There are many strains of primeval therapy. One of the most interesting and awe-inspiring is incubation, a procedure that literally means “lying on the ground” and involves experiencing curative visions whilst asleep on the floor of a consecrated site, usually a cavern or temple. The autochthonous cultures of the world made ample use of incubation in prehistoric times and passed it onto the West through the doctor-priests of classical Greece. There appears to be some uncertainty as to the actual manner and nature of cross-cultural transmission, though what we can be sure about is that the Greek doctor-priests adopted the methodology of incubation as a primary therapeutic agent in the Asklepeia, or the sanctuaries to the god of medicine Asklepios.

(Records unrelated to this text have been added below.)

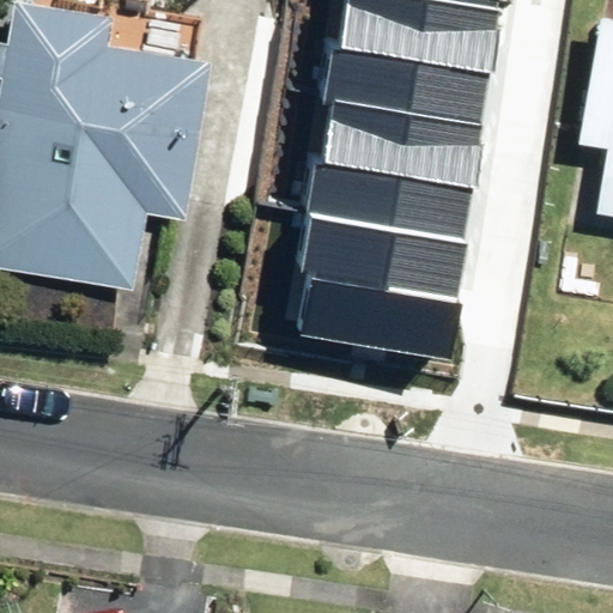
[(12,0),(0,89),(0,259),(135,279),(147,201),(186,207),(210,46),(110,30),(115,0),(12,0)]
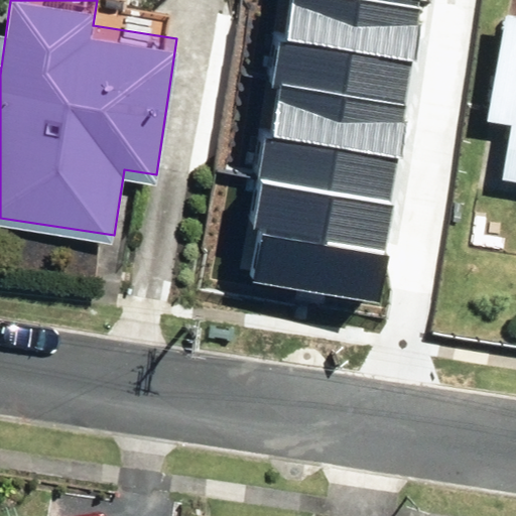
[(356,0),(292,0),(279,86),(404,105),(418,9),(356,0)]
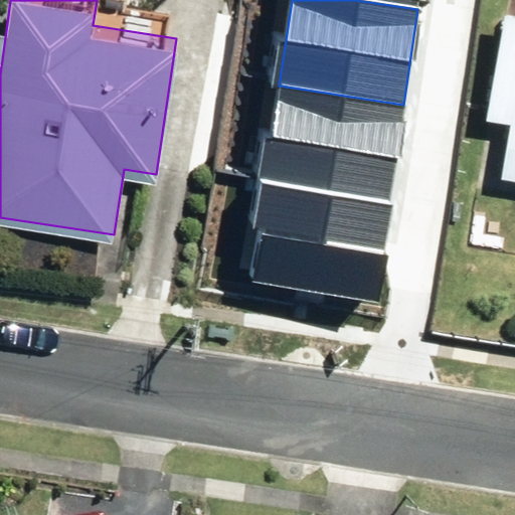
[(355,0),(417,9),(418,0),(355,0)]
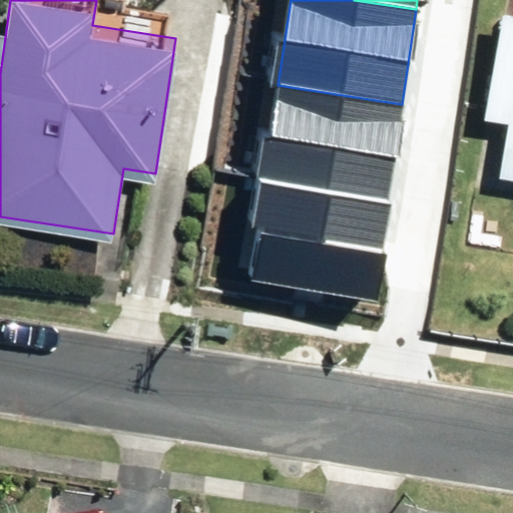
[(512,122),(502,201),(512,202),(512,2),(506,1),(491,107),(512,110),(512,122)]
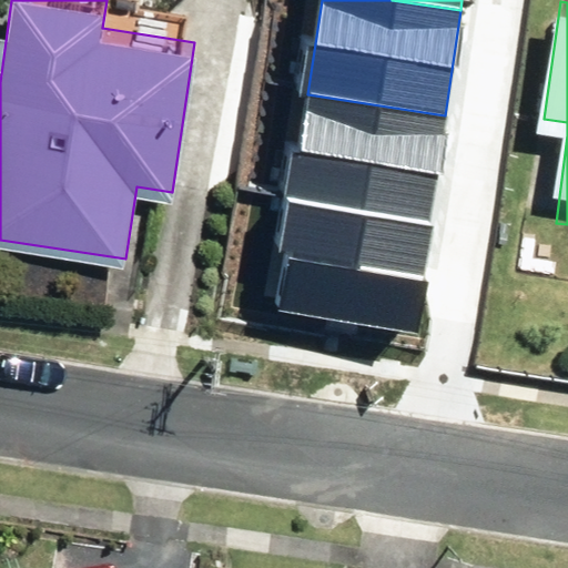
[(292,205),(428,225),(445,115),(307,94),(292,205)]
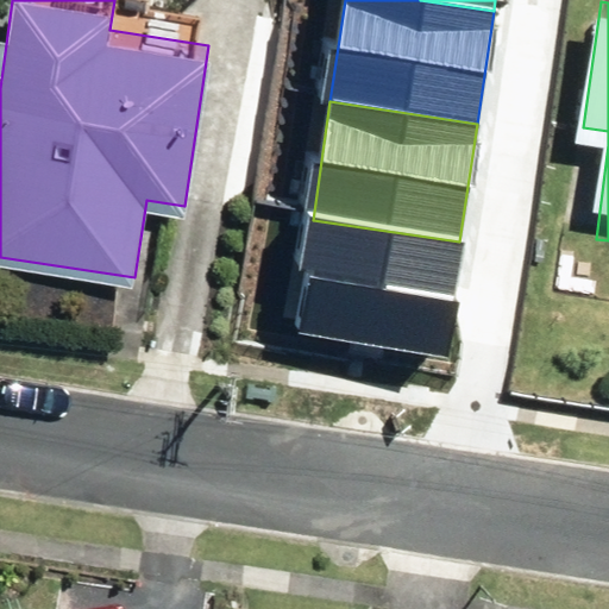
[(313,220),(296,328),(443,350),(459,242),(313,220)]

It appears that the agency through which healing was sought remained unchanged though the sacred place or womb in which the treatment was to be enacted changed from caves or other subterranean spaces to synthetic chambers, demonstrating a classical adaptation of primeval methods. Sickly wishing to be cured would travel to an Asklepian temple, the most famous of which was at Epidavros on the Saronic Gulf. There, a priest or priestess of the healer god would robe the patient in purple garments and bedeck him or her in laurels of coloured lilies. This was followed by instruction in preparatory therapeutic rites that included fasting and drinking two special tonics, the “Fountain of Memory” and the “Fountain of Forgetfulness” before being guided to the chamber where the remedial vision was to transpire. To heighten the participation mystique and facilitate a supernatural mood, the temple workers would sometimes inscribe beautiful prayers and accounts of miracles on the walls of the sanctuary. Sometimes the healers would invite the egregore of Asklepios into the underground chamber, called an abaton, by releasing serpents, the totemic animal of Asklepios into the chamber whilst the ailing slept complacent on a comfortable couch called a kline for the strict sake of accelerating the metaphysical healing.
During the night, the sick were supposed to experience “restorative dreams”, visions, oracles, and even supernatural encounters involving apparitions. There were no hard and fast rules as to how the cure would be bequeathed; it could originate from either one or all of these avenues. The last of these was an occurrence defined by the materialization of the healer god Asklepios before the patient while he or she remained fully conscious. According to the doctor-priests of the Asklepeia, the materialization was accompanied by a divine message containing medical advice. Cures oracular in nature involved dreams revealing instructions how the remedy might be created or found, and those involving visions were merely glimpses of the patient’s immediate future revealed through precognitive dreams. The most thought-provoking and remarkable from a Western perspective was definitely the phenomenon of a “restorative dream” that was a necessary prequel to the cure. In such an instance, oral hermeneutics was inconsequential simply because the experience of the dream itself meant that the patient would awaken with their health fully restored and rejuvenated.
As a curative process, the classical notion of incubation definitely brings to mind modern Jungian analysis were a patient and a practicing psychotherapist work together to make conscious the irruptions of the collective unconscious through hypnosis, guided visualization, dream therapy, and sand play therapy. The spectacle of “restorative dreams” is probably the only denomination of ancient incubation that doesn’t really have a modern equivalent. We know of no psychotherapeutic method where the identification of an archetypal symbol associated with a disease or condition in individual dreams is synonymous with the restoration of health. That’s probably what makes it so fascinating!
Lamentably, there is much about the nature of classical incubation that remains unknown. We still don’t know, for instance, what purpose labyrinthine pathways called tholoi drawn on the floors of certain Asklepeia played in the healing process, or the exact nature of the rites conducted before and after the healing process. Nonetheless the obscurity of this primeval tradition has not hampered its subsistence. Its essence survives in the ekoimisis of Greek Orthodox Christianity, a form of incubation still practiced at the Church of Panagia Tinou in the Cyclades island group in latter-day Greece by terminally ill and physically handicapped individuals seeking divine intercession.